I think I have to do some change, I have to treasure my time, I have to be more and more pacient to my son, I have to do whatever I can to make my mom happy. Four years ago, my dad died of lung cancer, it was very very diffficult for us, especially for my mom. Now my mom have to be single, she is only 53 years old, she hasn't retired, she is not in the same city with me. Some time she feels so lonely. I must be a good daughter to do something to make her happy.
I want to be a good person, only do good things, Just like the poem said, I want to be self respecting and conscience free!
Dear Jane, you don't know how much I like you! I always think it is not enough even use all good words to describe you.
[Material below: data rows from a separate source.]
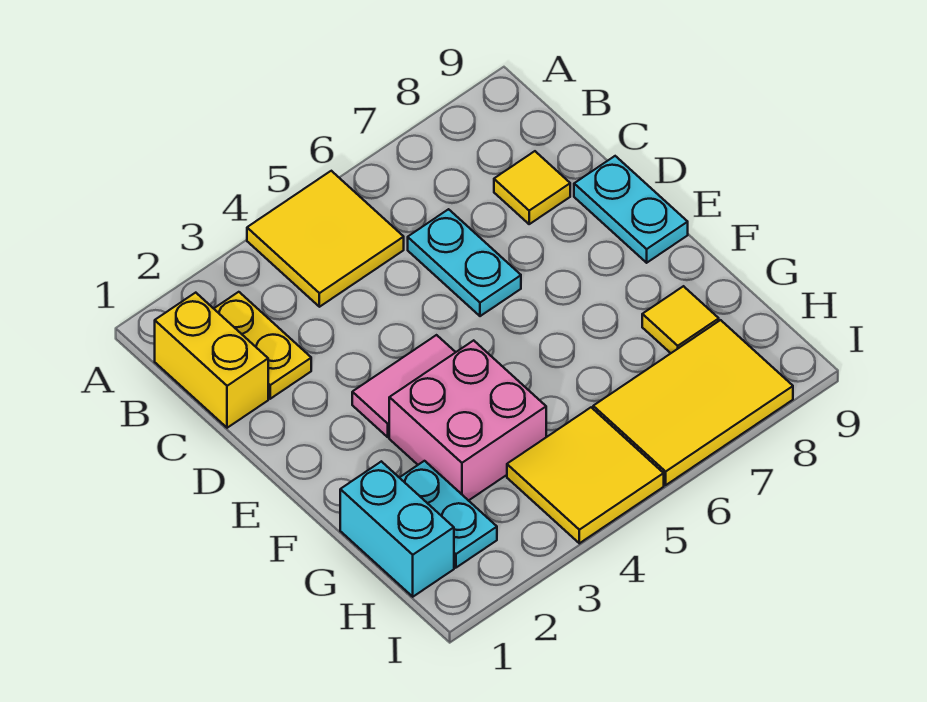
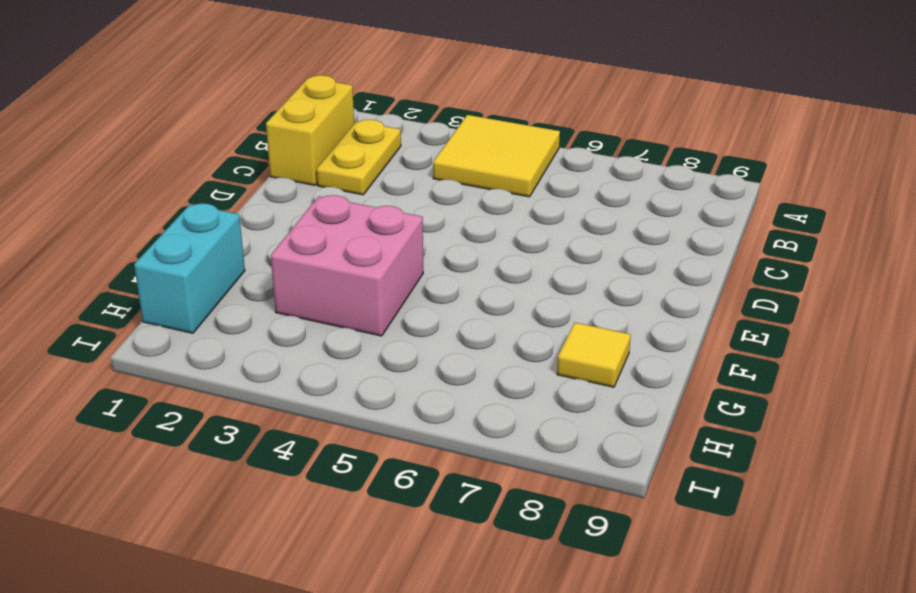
none -> cyan plate C6:D6 level 1
none -> yellow tile C8 level 1
none -> cyan plate D9:E9 level 1

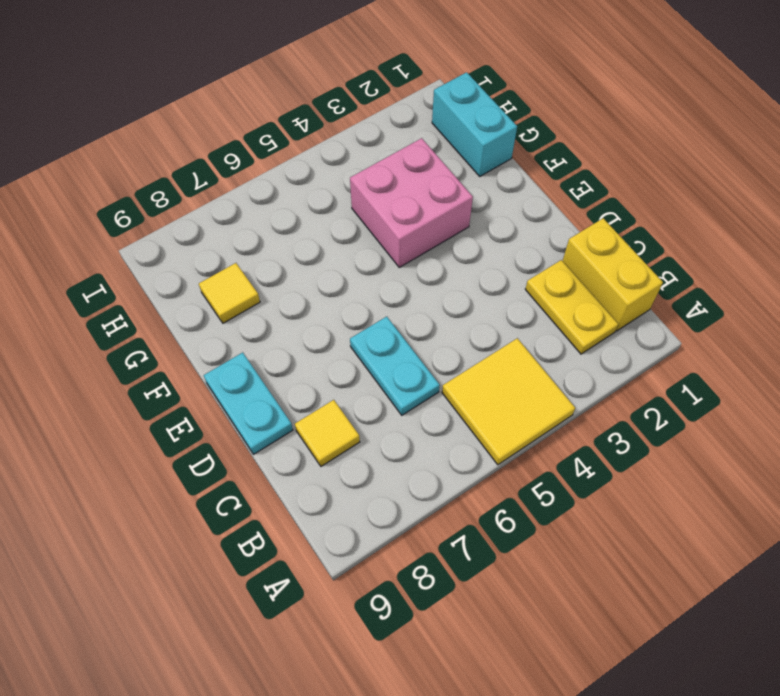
none -> pink tile E3:E4 level 1
none -> cyan plate G2:H2 level 1
none -> yellow tile H4:I5 level 1

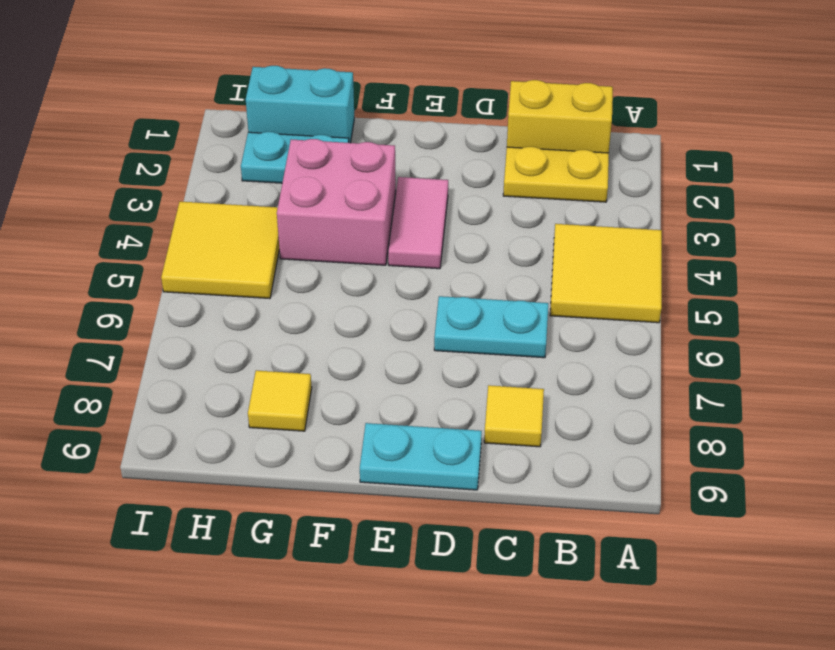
none -> yellow tile H6:I8 level 1

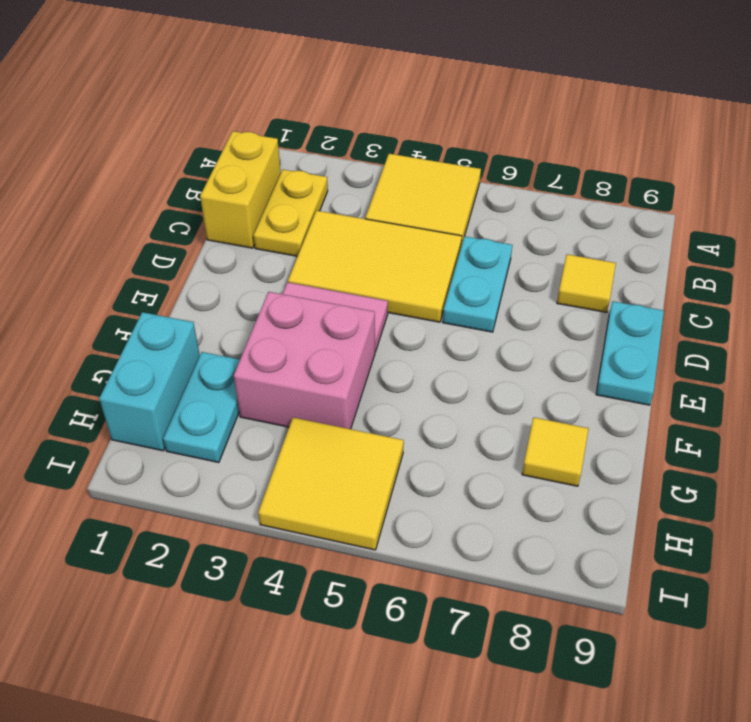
yellow tile C3:D5 level 1 -> yellow tile H6:I8 level 1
I want to have more time to be with you, I want to be your friend, but my mother in law is not in good health, now she go back her home, I am very busy for I have to look after my son by myself, my husband is very busy with his job, he can't help me. So I have not much time to do what I want to do. You said you will go back America soon, I am so sad, I will miss you very much!
I hope it will not use your too much time to read my mail. Best wishes to you!